***** Supplied records *****

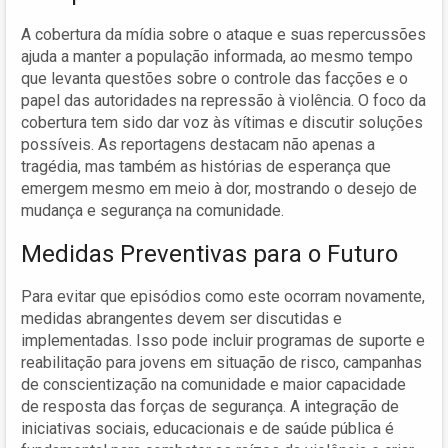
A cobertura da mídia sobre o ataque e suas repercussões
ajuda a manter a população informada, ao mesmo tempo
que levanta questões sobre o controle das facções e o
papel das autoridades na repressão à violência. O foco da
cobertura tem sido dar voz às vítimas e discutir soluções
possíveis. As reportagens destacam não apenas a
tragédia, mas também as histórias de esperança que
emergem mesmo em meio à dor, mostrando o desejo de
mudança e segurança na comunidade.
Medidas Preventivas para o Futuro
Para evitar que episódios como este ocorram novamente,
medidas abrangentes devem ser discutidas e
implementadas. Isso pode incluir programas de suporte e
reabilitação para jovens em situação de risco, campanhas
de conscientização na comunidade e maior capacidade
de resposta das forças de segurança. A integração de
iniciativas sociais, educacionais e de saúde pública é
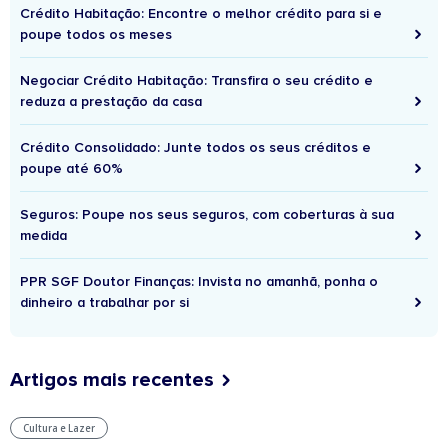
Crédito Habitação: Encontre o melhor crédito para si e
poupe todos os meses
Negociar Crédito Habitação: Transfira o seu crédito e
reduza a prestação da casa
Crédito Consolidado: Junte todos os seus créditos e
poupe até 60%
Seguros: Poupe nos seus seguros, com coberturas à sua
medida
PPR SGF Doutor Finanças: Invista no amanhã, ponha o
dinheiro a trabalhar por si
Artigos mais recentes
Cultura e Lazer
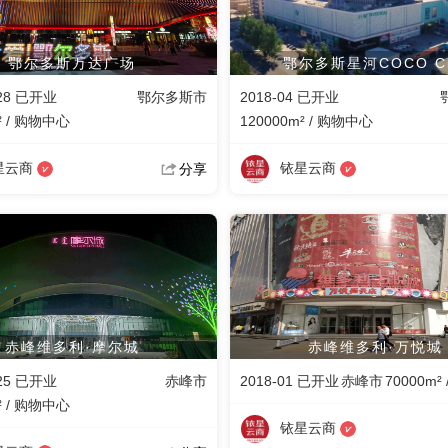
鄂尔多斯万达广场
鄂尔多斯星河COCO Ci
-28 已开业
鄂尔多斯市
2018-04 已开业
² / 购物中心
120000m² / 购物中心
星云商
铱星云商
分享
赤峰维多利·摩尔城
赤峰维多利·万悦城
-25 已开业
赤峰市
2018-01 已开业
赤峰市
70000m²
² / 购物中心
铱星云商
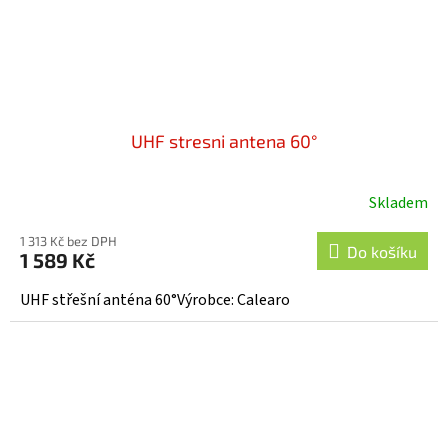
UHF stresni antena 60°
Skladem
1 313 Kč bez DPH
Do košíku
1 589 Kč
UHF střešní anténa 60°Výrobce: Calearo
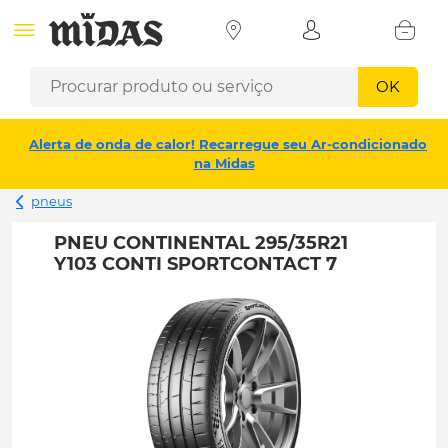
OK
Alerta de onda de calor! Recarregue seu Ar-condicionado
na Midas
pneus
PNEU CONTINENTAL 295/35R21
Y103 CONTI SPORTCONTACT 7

*****
***** Supplied records *****

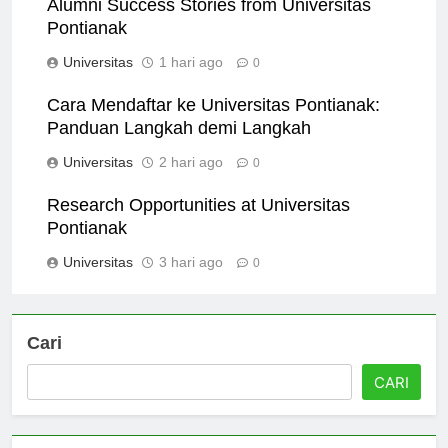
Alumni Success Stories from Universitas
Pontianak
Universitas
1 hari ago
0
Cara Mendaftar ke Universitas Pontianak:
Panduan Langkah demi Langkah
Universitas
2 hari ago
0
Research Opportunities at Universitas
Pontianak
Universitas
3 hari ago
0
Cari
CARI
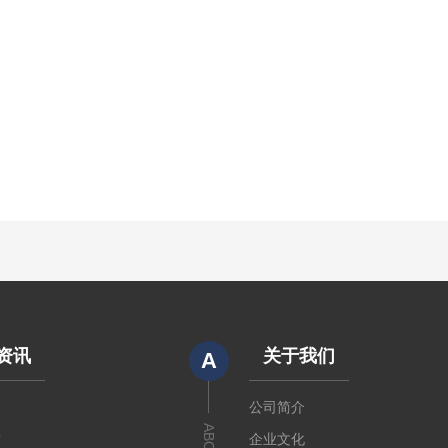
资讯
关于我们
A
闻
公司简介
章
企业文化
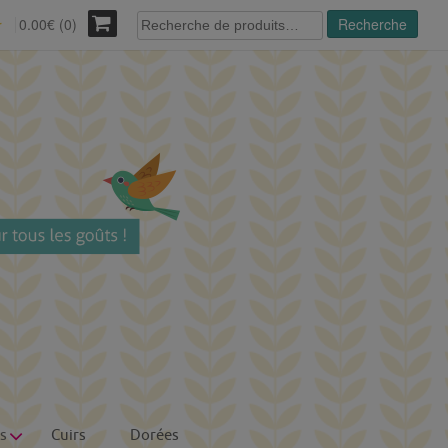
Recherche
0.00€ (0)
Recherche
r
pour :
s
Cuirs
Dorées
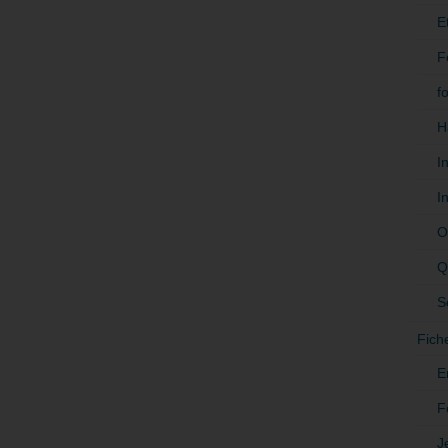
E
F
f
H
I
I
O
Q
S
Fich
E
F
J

*****
***** Supplied records *****

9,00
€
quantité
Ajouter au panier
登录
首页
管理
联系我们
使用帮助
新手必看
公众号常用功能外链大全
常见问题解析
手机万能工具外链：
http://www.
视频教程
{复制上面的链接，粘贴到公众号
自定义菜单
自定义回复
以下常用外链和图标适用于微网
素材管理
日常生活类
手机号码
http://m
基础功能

*****

* _Problem to work on_: Each line of the entries above that contains "todos" must be copied into the answer.

* _Response to this exercise_:
poupe todos os meses
Crédito Consolidado: Junte todos os seus créditos e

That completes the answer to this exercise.